● **EJERCICIOS PROPUESTOS**:
- A) Traduzca al inglés esta oración del fragmento: «Situada en estrecho valle, al parecer lugar nada a propósito para la fundación y crecimiento de una capital, es de difícil acceso, tanto que con reducido número de gente es posible hacerla inexpugnable.»
- B) De acuerdo con el fragmento, ¿qué nombre lleva el desfiladero por el que se llega desde levante?
- C) Modifique el fragmento desde «Por el lado» hasta «describir numerosas revueltas.» inclusive, reemplazando «sendero» por «camino».

● **FRAGMENTO PARA LEER**:
════════════════════

Situada en estrecho valle, al parecer lugar nada a propósito para la fundación y crecimiento de una capital, es de difícil acceso, tanto que con reducido número de gente es posible hacerla inexpugnable.
Por el lado del suroeste se llega a ella por un escarpado sendero, y por el de levante, por un desfiladero sumamente angosto que lleva el nombre de Es-Sik, la hendidura, y no es en efecto sino una quiebra en la enorme mole de rocas que sería dividida en dos mitades por alguna conmoción violenta, dejando entre ambas una especie de pasadizo de dos kilómetros y medio de largo por cinco o seis metros de anchura, con la particularidad de describir numerosas revueltas.

════════════════════

● **Entradas de datos almacenados**:

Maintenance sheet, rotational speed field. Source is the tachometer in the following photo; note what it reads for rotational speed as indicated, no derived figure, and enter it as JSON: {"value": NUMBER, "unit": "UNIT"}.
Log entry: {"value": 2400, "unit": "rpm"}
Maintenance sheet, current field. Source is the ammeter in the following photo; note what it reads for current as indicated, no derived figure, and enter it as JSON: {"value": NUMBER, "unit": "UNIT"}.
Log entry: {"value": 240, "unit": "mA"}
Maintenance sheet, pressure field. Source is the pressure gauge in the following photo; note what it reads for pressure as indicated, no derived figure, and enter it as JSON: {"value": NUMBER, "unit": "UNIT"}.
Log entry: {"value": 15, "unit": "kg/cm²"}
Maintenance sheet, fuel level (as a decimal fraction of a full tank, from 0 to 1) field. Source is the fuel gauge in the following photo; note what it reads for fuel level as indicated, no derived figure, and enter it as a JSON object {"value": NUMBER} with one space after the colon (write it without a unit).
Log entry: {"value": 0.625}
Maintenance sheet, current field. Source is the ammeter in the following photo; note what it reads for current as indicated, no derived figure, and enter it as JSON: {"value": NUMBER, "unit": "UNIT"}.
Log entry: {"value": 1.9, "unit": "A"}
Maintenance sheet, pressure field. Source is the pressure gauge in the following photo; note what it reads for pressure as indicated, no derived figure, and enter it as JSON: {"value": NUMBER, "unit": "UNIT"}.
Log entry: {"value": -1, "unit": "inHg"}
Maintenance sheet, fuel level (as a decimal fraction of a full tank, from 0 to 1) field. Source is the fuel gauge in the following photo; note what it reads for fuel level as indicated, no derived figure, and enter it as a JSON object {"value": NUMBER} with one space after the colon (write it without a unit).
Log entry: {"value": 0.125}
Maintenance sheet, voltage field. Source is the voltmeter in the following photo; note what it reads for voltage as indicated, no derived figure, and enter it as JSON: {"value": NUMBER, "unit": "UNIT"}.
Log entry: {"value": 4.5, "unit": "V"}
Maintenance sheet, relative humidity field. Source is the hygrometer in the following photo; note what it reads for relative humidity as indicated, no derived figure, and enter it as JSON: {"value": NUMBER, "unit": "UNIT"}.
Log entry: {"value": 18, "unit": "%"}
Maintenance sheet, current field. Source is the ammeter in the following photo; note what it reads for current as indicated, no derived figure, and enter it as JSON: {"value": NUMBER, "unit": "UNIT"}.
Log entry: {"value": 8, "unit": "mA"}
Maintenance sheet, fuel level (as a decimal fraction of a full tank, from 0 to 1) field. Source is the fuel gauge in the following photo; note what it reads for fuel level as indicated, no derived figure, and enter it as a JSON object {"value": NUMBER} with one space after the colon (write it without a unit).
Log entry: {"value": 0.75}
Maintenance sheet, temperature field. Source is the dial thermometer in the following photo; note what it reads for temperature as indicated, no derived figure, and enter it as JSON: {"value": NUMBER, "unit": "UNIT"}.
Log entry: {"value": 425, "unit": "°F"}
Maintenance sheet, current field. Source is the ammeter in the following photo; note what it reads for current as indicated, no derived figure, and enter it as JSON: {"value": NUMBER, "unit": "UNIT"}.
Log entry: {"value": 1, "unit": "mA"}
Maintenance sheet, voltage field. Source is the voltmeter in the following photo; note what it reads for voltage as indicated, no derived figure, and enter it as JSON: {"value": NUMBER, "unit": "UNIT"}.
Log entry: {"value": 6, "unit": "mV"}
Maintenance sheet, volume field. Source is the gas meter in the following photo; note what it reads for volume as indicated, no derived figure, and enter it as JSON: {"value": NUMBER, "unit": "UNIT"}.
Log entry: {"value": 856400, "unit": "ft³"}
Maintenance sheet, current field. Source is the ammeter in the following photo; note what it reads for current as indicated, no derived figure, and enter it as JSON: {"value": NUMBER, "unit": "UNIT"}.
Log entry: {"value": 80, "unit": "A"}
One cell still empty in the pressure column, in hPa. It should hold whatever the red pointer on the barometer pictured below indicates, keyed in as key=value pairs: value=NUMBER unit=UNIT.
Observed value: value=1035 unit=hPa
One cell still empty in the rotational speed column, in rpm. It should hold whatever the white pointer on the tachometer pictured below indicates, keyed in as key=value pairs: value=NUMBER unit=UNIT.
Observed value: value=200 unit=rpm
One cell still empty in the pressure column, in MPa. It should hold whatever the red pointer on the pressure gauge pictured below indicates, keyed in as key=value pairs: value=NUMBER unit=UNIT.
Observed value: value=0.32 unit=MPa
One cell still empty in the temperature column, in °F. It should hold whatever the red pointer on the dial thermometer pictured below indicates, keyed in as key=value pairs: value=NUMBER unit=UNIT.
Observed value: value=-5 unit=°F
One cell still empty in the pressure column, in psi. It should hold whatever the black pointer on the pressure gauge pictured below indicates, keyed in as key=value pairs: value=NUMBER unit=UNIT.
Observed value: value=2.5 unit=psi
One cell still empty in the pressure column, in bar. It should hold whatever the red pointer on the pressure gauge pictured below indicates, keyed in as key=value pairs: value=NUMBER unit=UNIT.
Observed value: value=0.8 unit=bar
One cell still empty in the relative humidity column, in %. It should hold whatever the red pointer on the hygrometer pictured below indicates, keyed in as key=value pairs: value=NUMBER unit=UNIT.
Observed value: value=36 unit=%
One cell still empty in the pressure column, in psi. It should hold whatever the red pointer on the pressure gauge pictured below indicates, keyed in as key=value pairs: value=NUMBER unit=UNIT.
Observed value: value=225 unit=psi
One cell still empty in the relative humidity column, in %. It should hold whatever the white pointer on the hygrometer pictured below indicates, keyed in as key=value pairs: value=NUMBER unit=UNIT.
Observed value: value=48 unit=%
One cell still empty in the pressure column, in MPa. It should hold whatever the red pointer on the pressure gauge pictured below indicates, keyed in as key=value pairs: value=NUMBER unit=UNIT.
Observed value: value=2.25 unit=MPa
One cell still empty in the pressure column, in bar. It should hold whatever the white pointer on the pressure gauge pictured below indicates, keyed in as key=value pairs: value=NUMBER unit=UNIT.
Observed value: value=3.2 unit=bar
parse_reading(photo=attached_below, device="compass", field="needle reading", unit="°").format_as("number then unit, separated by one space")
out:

════════════════════

● **CLAVE DE RESPUESTAS**:
- A) Located in a narrow valley, apparently a place not at all suited for the founding and growth of a capital, it is difficult to reach, so much so that with a small number of people it is possible to make it impregnable.

- B) Es-Sik, la hendidura.

- C)
Por el lado del suroeste se llega a ella por un escarpado camino, y por el de levante, por un desfiladero sumamente angosto que lleva el nombre de Es-Sik, la hendidura, y no es en efecto sino una quiebra en la enorme mole de rocas que sería dividida en dos mitades por alguna conmoción violenta, dejando entre ambas una especie de pasadizo de dos kilómetros y medio de largo por cinco o seis metros de anchura, con la particularidad de describir numerosas revueltas.